Pay Attention!


There are a million ways to look at anything, and sometimes the framing of the issue can suggest the solution. On the one hand, the reframing of “not paying attention” is helpful. If you tell your kids to get ready for school and they sit and stare blankly at the TV screen, they are, in fact, paying attention to something – the TV. But, as I pointed out in the comments, such things are generally easy to tell without asking the child, “What are you paying attention to?”

We aren’t, in fact, asking the child, “Will you please pay attention to something? Anything? Please?” We are asking them to obey our directions. We are asking them to set (or re-set) their priorities, make a plan, and follow through. And, usually, there is some time limit on the accomplishment. It does us no good for the kids to get ready for school on their own schedule.

I’m all for kinder, gentler child-rearing. And I’m all for finding ways to help parents keep their cool. But, I think, the follow-up to asking, “What are you paying attention to?” will be, “Stop paying attention to that right now – there are more important things to do.” Or some equivalent. And, in our time-driven world, that is exactly what children need to learn.

Of course, there are also times when parents need to have their adult world put on hold and see things from a kid’s view. Not so long ago, I watched the twins running in the park – arms outstretched, mouths agape, joy etched on their faces. How long had it been since I had run just for the sheer joy of movement? I don’t know. But I did that day. A little bit. Daddies just don’t have the endurance of two year olds.

Our run was interrupted by a solemn observance of a robin on the park fence. Hey, I’ve seen thousands of these things. At times, I’ve even considered them a nuisance. But Aaron thought it was worth several gushing sentences of toddler speak, complete with expressive shrugs and wavings of the arms. It reminded Joseph that he hadn’t kissed his Daddy in a very long time, so I got a sloppy one right on the ear when I bent down to his level.
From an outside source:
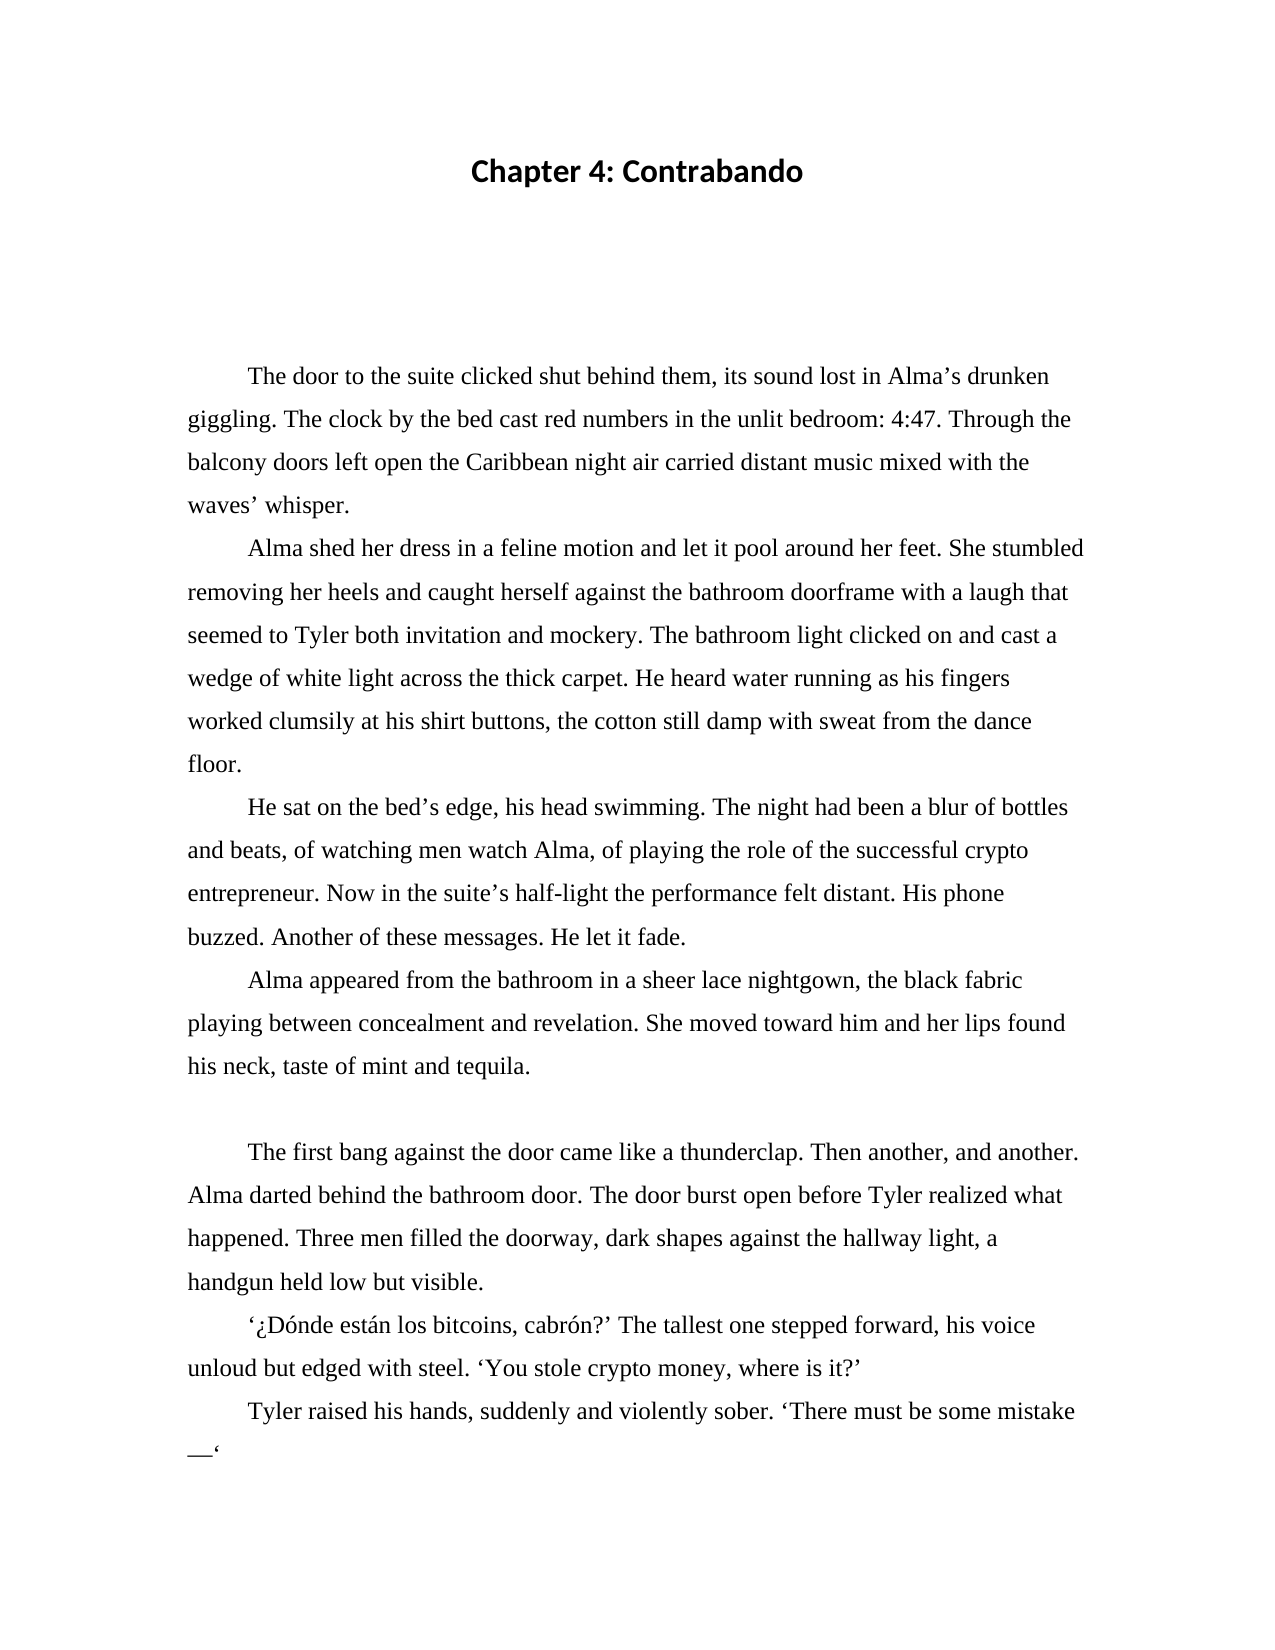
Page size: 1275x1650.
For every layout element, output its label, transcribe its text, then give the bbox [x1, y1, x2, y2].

Such things are wonderful, and I think they just might keep me from turning into a grumpy old man (okay, a grumpier old man). But there are times when running and birdwatching, and even kissing Daddy, just have to wait. The boys aren’t ready for a long discussion on priorities. They just need to know what needs to be accomplished – take a bath, go to bed, put on shoes (not in that order – usually).

Like most parents, I probably let my temper get the best of me too often and I yell. But knowing that the twins are paying attention to Pooh and Tigger rather than putting on their shoes isn’t likely to still that storm.